Since when is education about only learning the things that a student, in their current ignorance, project they'll need far into the future? Trig and calculus are trivial, learn them. (I'd argue that a solid understanding in both would make personal finance a lot better a subject too.) In any case, my high school offered all of those classes, with personal finance being required and trig being taught along the way in several required math courses.
Since when is high school education? High school is preparation for the real world: it has replaced the old apprenticeships and parental involvement that served as life preparation for centuries.
High school fails in this purpose when it wastes time teaching trigonometry and calculus to those who have no need for it. The majority of people do not graduate college; of the ones that do graduate college, many will never use trigonometry or calculus in their occupations or personal pursuits.

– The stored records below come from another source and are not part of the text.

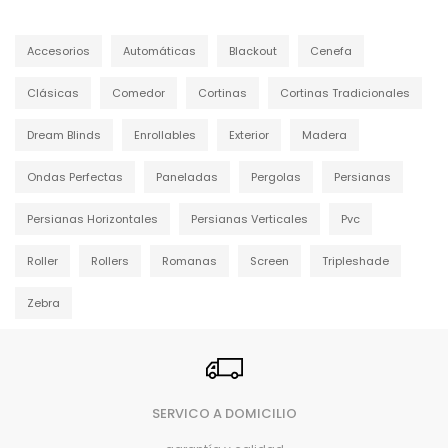
Accesorios
Automáticas
Blackout
Cenefa
Clásicas
Comedor
Cortinas
Cortinas Tradicionales
Dream Blinds
Enrollables
Exterior
Madera
Ondas Perfectas
Paneladas
Pergolas
Persianas
Persianas Horizontales
Persianas Verticales
Pvc
Roller
Rollers
Romanas
Screen
Tripleshade
Zebra
SERVICO A DOMICILIO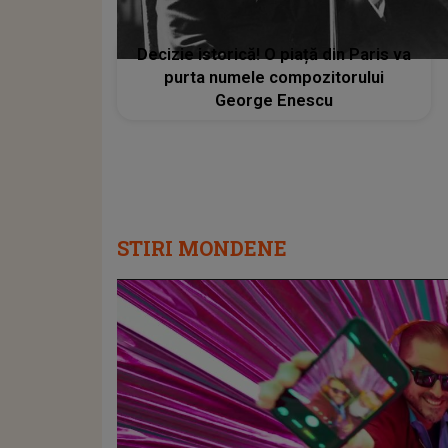
Decizie istorică! O piață din Paris va
purta numele compozitorului
George Enescu
STIRI MONDENE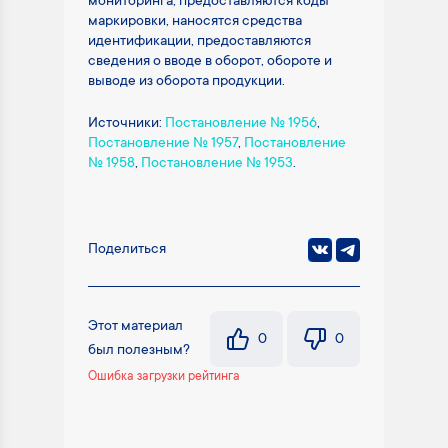
мониторинга, предоставляются коды
маркировки, наносятся средства
идентификации, предоставляются
сведения о вводе в оборот, обороте и
выводе из оборота продукции.
Источники:
Постановление № 1956
,
Постановление № 1957
,
Постановление
№ 1958
,
Постановление № 1953
.
Поделиться
Этот материал
0
0
был полезным?
Ошибка загрузки рейтинга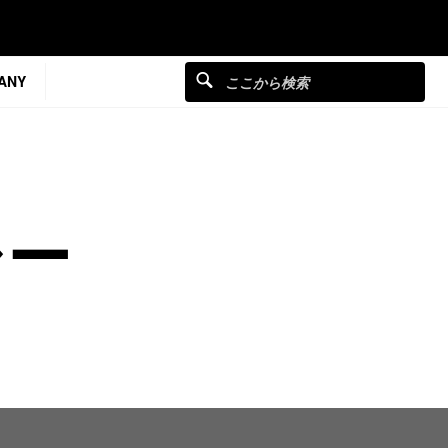
ANY
シー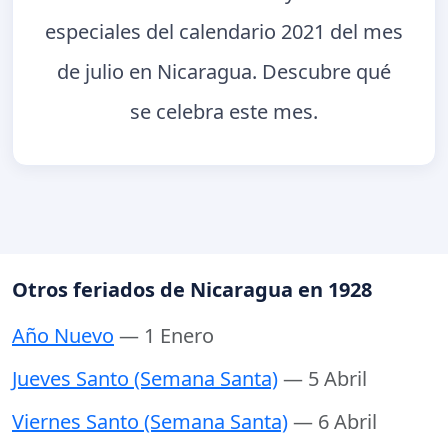
especiales del calendario 2021 del mes
de julio en Nicaragua. Descubre qué
se celebra este mes.
Otros feriados de Nicaragua en 1928
Año Nuevo
— 1 Enero
Jueves Santo (Semana Santa)
— 5 Abril
Viernes Santo (Semana Santa)
— 6 Abril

It makes no more sense to teach every high school student trigonometry and calculus than it makes to teach every high school student how to retread tires or operate a band saw.
I think it makes a great deal of sense to teach every student how to operate a band saw. And also how to dance, and how to read poetry, and how to draw with perspective, and how to use a potter’s wheel, and how to solve Newtonian mechanics problems, and how to build simple electrical circuits, how some basic cooking chemistry works, and how double-entry bookkeeping works, and some basic music theory, and how to operate a non-linear video editor, and on and on. Not every student necessarily needs to learn every thing, but schools should have the resources to teach many things to every student.
If kids are going to spend half of their time for 13 years (!) in school, I sure hope they’re learning all sorts of useful things. Drilling them on geography or historical dates or the content of 19th century “classic” novels, &c., certainly isn’t the only important thing in the world.
Okay, how about this: every student should learn trigonometry and how to dance and how to cook and how double-entry bookkeeping works and how to speak several foreign languages, most (personally I think all or nearly all) students should learn calculus, and a large (much larger than now) percentage should learn how to operate a band saw. Calculus is just absolutely fundamental to so much of the technology that we use every day that students who do not learn calculus are at a serious disadvantage comprehending our built environment.
Calculus is not fundamental to the technology that we use every day. I work an extremely technically challenging job and I'm serious, I haven't used calculus or trigonometry since my last physics exam in undergrad. Am I happy I know them? Sure, because I like knowing things. Are they even remotely useful in my everyday life? Not a bit.
Please, by all means, demonstrate a place where a person who doesn't know calculus is at a disadvantage interacting with the technology of the world around us. Until then, I'm calling bullshit.